#### Extracted information:
※ ※ ※

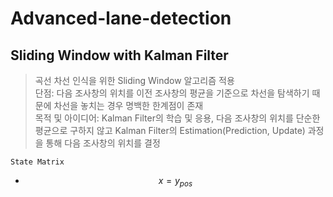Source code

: # Advanced-lane-detection
## Sliding Window with Kalman Filter
> 곡선 차선 인식을 위한 Sliding Window 알고리즘 적용   
> 단점: 다음 조사창의 위치를 이전 조사창의 평균을 기준으로 차선을 탐색하기 때문에 차선을 놓치는 경우 명백한 한계점이 존재   
> 목적 및 아이디어: Kalman Filter의 학습 및 응용, 다음 조사창의 위치를 단순한 평균으로 구하지 않고 Kalman Filter의 Estimation(Prediction, Update) 과정을 통해 다음 조사창의 위치를 결정 

`State Matrix`
* $$x = y_{pos}$$
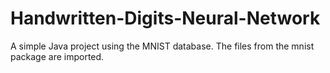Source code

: # Handwritten-Digits-Neural-Network
A simple Java project using the MNIST database.
The files from the mnist package are imported.
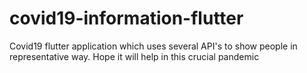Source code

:# covid19-information-flutter
Covid19 flutter application which uses several API's to show people in representative way. Hope it will help in this crucial pandemic 

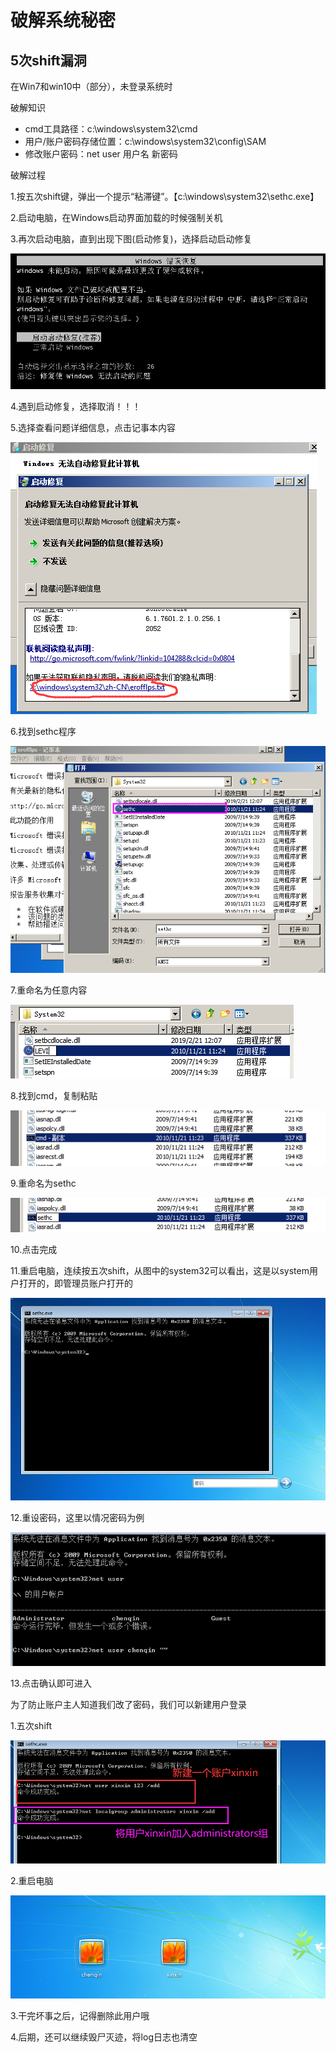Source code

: # 破解系统秘密

## 5次shift漏洞

在Win7和win10中（部分），未登录系统时

破解知识

- cmd工具路径：c:\windows\system32\cmd
- 用户/账户密码存储位置：c:\windows\system32\config\SAM
- 修改账户密码：net user 用户名 新密码

破解过程

1.按五次shift键，弹出一个提示“粘滞键”。【c:\windows\system32\sethc.exe】

2.启动电脑，在Windows启动界面加载的时候强制关机

3.再次启动电脑，直到出现下图(启动修复)，选择启动启动修复

![image-20230619010023099](04.破解系统密码/image-20230619010023099.png)

4.遇到启动修复，选择取消！！！

5.选择查看问题详细信息，点击记事本内容

![image-20230619011058547](04.破解系统密码/image-20230619011058547.png)

6.找到sethc程序

![image-20230619011333749](04.破解系统密码/image-20230619011333749.png)

7.重命名为任意内容

![image-20230619011419291](04.破解系统密码/image-20230619011419291.png)

8.找到cmd，复制粘贴

![image-20230619011519894](04.破解系统密码/image-20230619011519894.png)

9.重命名为sethc

![image-20230619011544251](04.破解系统密码/image-20230619011544251.png)

10.点击完成

11.重启电脑，连续按五次shift，从图中的system32可以看出，这是以system用户打开的，即管理员账户打开的

![image-20230619011729604](04.破解系统密码/image-20230619011729604.png)

12.重设密码，这里以情况密码为例

![image-20230619011857520](04.破解系统密码/image-20230619011857520.png)

13.点击确认即可进入



为了防止账户主人知道我们改了密码，我们可以新建用户登录

1.五次shift

![image-20230619012208459](04.破解系统密码/image-20230619012208459.png)

2.重启电脑

![image-20230619012256755](04.破解系统密码/image-20230619012256755.png)

3.干完坏事之后，记得删除此用户哦

4.后期，还可以继续毁尸灭迹，将log日志也清空
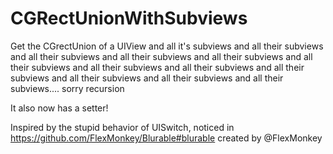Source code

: # CGRectUnionWithSubviews

Get the CGrectUnion of a UIView and all it's subviews and all their subviews and all their subviews and all their subviews and all their subviews and all their subviews and all their subviews and all their subviews and all their subviews and all their subviews and all their subviews and all their subviews.... sorry recursion

It also now has a setter!

Inspired by the stupid behavior of UISwitch, noticed in https://github.com/FlexMonkey/Blurable#blurable created by @FlexMonkey
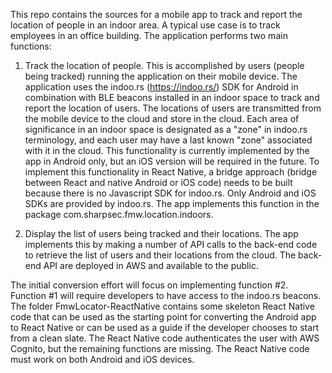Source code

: This repo contains the sources for a mobile app to track and report the location of people in 
an indoor area.  A typical use case is to track employees in an office building.
The application performs two main functions:

1.  Track the location of people.  This is accomplished by users (people being tracked) running 
the application on their mobile device.  The application uses the indoo.rs (https://indoo.rs/)
SDK for Android in combination with BLE beacons installed in an indoor space to track and
report the location of users.  The locations of users are transmitted from the mobile device 
to the cloud and store in the cloud.  Each area of significance in an indoor space is 
designated as a "zone" in indoo.rs terminology, and each user may have a last known "zone" 
associated with it in the cloud.  This functionality is currently implemented by the app in 
Android only, but an iOS version will be required in the future.  To implement this functionality
in React Native, a bridge approach (bridge between React and native Android or iOS code) needs 
to be built because there is no Javascript SDK for indoo.rs.  Only Android and iOS SDKs are 
provided by indoo.rs.  The app implements this function in the package com.sharpsec.fmw.location.indoors.

2.  Display the list of users being tracked and their locations.  The app implements this by 
making a number of API calls to the back-end code to retrieve the list of users and their 
locations from the cloud.  The back-end API are deployed in AWS and available to the public.

The initial conversion effort will focus on implementing function #2.  Function #1 will require 
developers to have access to the indoo.rs beacons.  The folder FmwLocator-ReactNative contains
some skeleton React Native code that can be used as the starting point for converting the 
Android app to React Native or can be used as a guide if the developer chooses to start 
from a clean slate.  The React Native code authenticates the user with AWS Cognito, but the 
remaining functions are missing.  The React Native code must work on both Android and iOS devices.
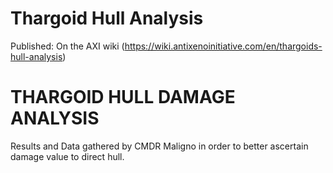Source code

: # Thargoid Hull Analysis

Published: On the AXI wiki (https://wiki.antixenoinitiative.com/en/thargoids-hull-analysis)

# THARGOID HULL DAMAGE ANALYSIS

Results and Data gathered by CMDR Maligno in order to better ascertain damage value to direct hull.
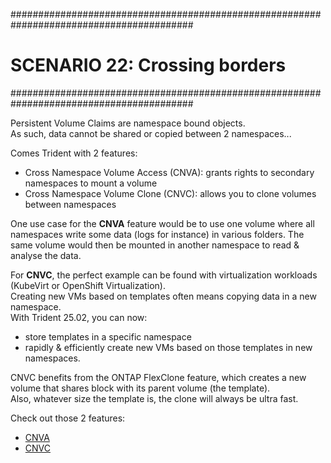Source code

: #########################################################################################
# SCENARIO 22: Crossing borders
#########################################################################################

Persistent Volume Claims are namespace bound objects.  
As such, data cannot be shared or copied between 2 namespaces...  

Comes Trident with 2 features:  
- Cross Namespace Volume Access (CNVA): grants rights to secondary namespaces to mount a volume  
- Cross Namespace Volume Clone (CNVC): allows you to clone volumes between namespaces  


One use case for the **CNVA** feature would be to use one volume where all namespaces write some data (logs for instance) in various folders. The same volume would then be mounted in another namespace to read & analyse the data.  

For **CNVC**, the perfect example can be found with virtualization workloads (KubeVirt or OpenShift Virtualization).  
Creating new VMs based on templates often means copying data in a new namespace.  
With Trident 25.02, you can now:  
- store templates in a specific namespace  
- rapidly & efficiently create new VMs based on those templates in new namespaces.  

CNVC benefits from the ONTAP FlexClone feature, which creates a new volume that shares block with its parent volume (the template).  
Also, whatever size the template is, the clone will always be ultra fast.

Check out those 2 features:  
- [CNVA](./1_CNVA/)  
- [CNVC](./2_CNVC/)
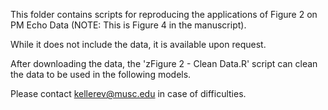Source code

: This folder contains scripts for reproducing the applications of Figure 2 on PM Echo Data (NOTE: This is Figure 4 in the manuscript). 

While it does not include the data, it is available upon request.

After downloading the data, the 'zFigure 2 - Clean Data.R' script can clean the data to be used in the following models.

Please contact kellerev@musc.edu in case of difficulties.

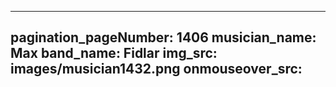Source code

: ------
pagination_pageNumber: 1406
musician_name: Max
band_name: Fidlar
img_src: images/musician1432.png
onmouseover_src: 
------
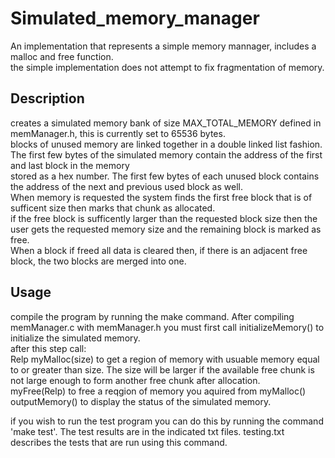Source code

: # Simulated_memory_manager
An implementation that represents a simple memory mannager, includes a malloc and free function.\
the simple implementation does not attempt to fix fragmentation of memory.
## Description
creates a simulated memory bank of size MAX_TOTAL_MEMORY defined in memManager.h, this is currently set to 65536 bytes.\
blocks of unused memory are linked together in a double linked list fashion. The first few bytes of the simulated memory contain the address of the first and last block in the memory\
stored as a hex number. The first few bytes of each unused block contains the address of the next and previous used block as well.\
When memory is requested the system finds the first free block that is of sufficent size then marks that chunk as allocated.\
if the free block is sufficently larger than the requested block size then the user gets the requested memory size and the remaining block is marked as free.\
When a block if freed all data is cleared then, if there is an adjacent free block, the two blocks are merged into one.
## Usage
compile the program by running the make command.
After compiling memManager.c with memManager.h you must first call initializeMemory() to initialize the simulated memory.\
after this step call:\
Relp myMalloc(size) to get a region of memory with usuable memory equal to or greater than size. The size will be larger if the available free chunk is not large enough to form another free chunk after allocation.\
myFree(Relp) to free a reqgion of memory you aquired from myMalloc()\
outputMemory() to display the status of the simulated memory.

if you wish to run the test program you can do this by running the command 'make test'. The test results are in the indicated txt files.
testing.txt describes the tests that are run using this command.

※ ※ ※

#### What you should do:
Collect every line of the data above that contains the word "beacons", treating uppercase and lowercase as different.

#### Exercise result:
SDK for Android in combination with BLE beacons installed in an indoor space to track and
developers to have access to the indoo.rs beacons.  The folder FmwLocator-ReactNative contains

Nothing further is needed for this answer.